Sale of car parking slots is a very controversial matter especially in a city like Mumbai. It is quite shocking to note that the definition of a flat in the model bye-laws includes a

Godown / Garage but does not include an open car parking space. It is high time that Government amends these bye-laws and introduces the word ‘Open Parking’ in this definition. This is important because parking is now becoming the most important criteria for a buyer and the cost is now beyond reach of the middle-class and soon it would become a dream for the middleclass .

What are the various judgements on Parking?

In the landmark judgment delivered by the Maharashtra State Co-operative Appellate Court Mumbai in the case of M/s Prakash Auto v/s Aranja Arcade Premises Co-operative Society Ltd. & ors. has prevented the Builders from selling or otherwise disposing of the disputed car parking spaces. The implications of the above said judgment is that even if the builder sells car parking space in the basement, a co-operative society is entitled to allot the car parking space in the basement to their members on the basis of the resolution passed by the society at its General Body Meeting.

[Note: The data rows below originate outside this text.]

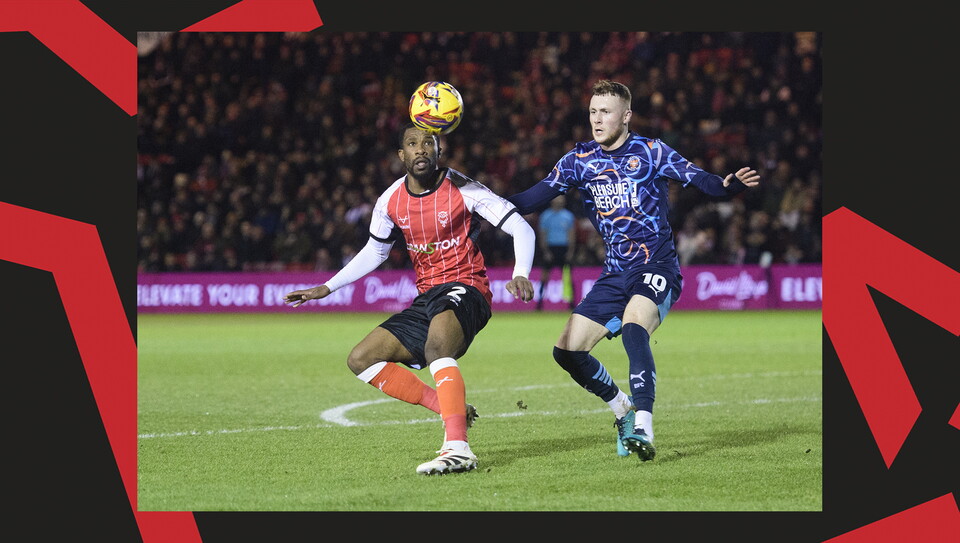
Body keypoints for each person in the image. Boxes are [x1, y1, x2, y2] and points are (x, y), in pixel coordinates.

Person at [507, 80, 761, 461]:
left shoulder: (652, 151)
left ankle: (644, 423)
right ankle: (622, 409)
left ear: (626, 116)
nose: (597, 118)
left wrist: (727, 186)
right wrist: (483, 205)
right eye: (593, 111)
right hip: (614, 274)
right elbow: (532, 197)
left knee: (633, 326)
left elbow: (700, 179)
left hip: (656, 265)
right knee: (567, 352)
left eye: (605, 111)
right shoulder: (579, 160)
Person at [284, 123, 536, 475]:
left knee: (437, 347)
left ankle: (458, 448)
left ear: (438, 151)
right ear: (401, 155)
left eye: (428, 143)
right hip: (427, 296)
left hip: (467, 287)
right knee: (361, 358)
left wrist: (520, 272)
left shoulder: (465, 189)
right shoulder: (391, 200)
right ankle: (450, 407)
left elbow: (520, 227)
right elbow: (375, 252)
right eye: (413, 144)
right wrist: (327, 287)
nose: (421, 149)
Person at [535, 194, 577, 310]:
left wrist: (570, 251)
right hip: (551, 247)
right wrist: (545, 251)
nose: (560, 200)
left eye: (561, 199)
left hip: (564, 247)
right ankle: (539, 302)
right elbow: (543, 235)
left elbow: (571, 234)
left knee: (567, 277)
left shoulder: (568, 216)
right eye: (557, 198)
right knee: (544, 277)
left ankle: (571, 303)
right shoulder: (546, 216)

Now no builder can sell parking space under stilts separately, the Bombay High Court has ruled in re-Nahalchand Laloochand Pvt. Ltd., that a stilt parking space is a common parking space available to members of the housing society and not an additional premises or space available for the builder or developer to sale either to any member of the society or any outsider and further clarified that even under DC rules the developers had to provide car parking spaces, wherever carpet area of the flat is more than 35 sq meter and estoppal do not work against statutory provisions. Apart from this fact the court has also considered the definition of flat under Maharashtra Ownership of Flats Act, which includes open and parking spaces in area if the flat wherever area is counted as superbuilt up.

In a recent case of an argument of a real estate development company that they are entitled to sell garages or stilt parking areas as separate flats to owners who intend to use it as parking facilities , a bench of Justices A K Patnaik and R M Lodha of Supreme Court, ruled that builders or promoters cannot sell parking areas as independent units or flats as these areas are to be extended as “common areas and facilities” for the owners.

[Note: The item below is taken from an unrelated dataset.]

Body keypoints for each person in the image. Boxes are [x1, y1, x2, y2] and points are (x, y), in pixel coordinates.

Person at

The court passed the judgment while dismissing the appeal of the promoter, Nahalchand Laloochand Pvt Ltd, who challenged the Bombay high court’s ruling that under the MOFA (Maharashtra Ownership Flats Act) a builder cannot sell parking slots in the stilt area as independent flats or garages. The apex court accepted the argument of the flat owners of Panchali Co-operative Society in Dahisar (E) that even if they had entered into any prior agreement or contract with the builder that they would not lay any claim on the parking areas, the same would not have any legal sanctity .

The court also disclaimed the appeal of the promoter that by treating these parking spaces as common areas, every flat purchaser in any case will have to bear proportionate cost for the same even if he may not be interested in such parking space at all.

Justice Lodha wrote in the judgment that the promoter has no right to sell any portion of such building which is not a ‘flat’ within the meaning of Section 2(A-1 ) and the entire land and building has to be conveyed to the organization . The only right that remains with the promoter is to sell unsold flats. Thus, it is clear that the promoter has no right to sell stilt parking spaces as these are neither flats nor apartments or attachments to a flat.

It is necessary for a promoter to fully disclose the common areas and facilities . Stilt parking spaces are usually not described as the part of the common areas. The same as such does not appear in the advertisement and agreement with the flat purchaser.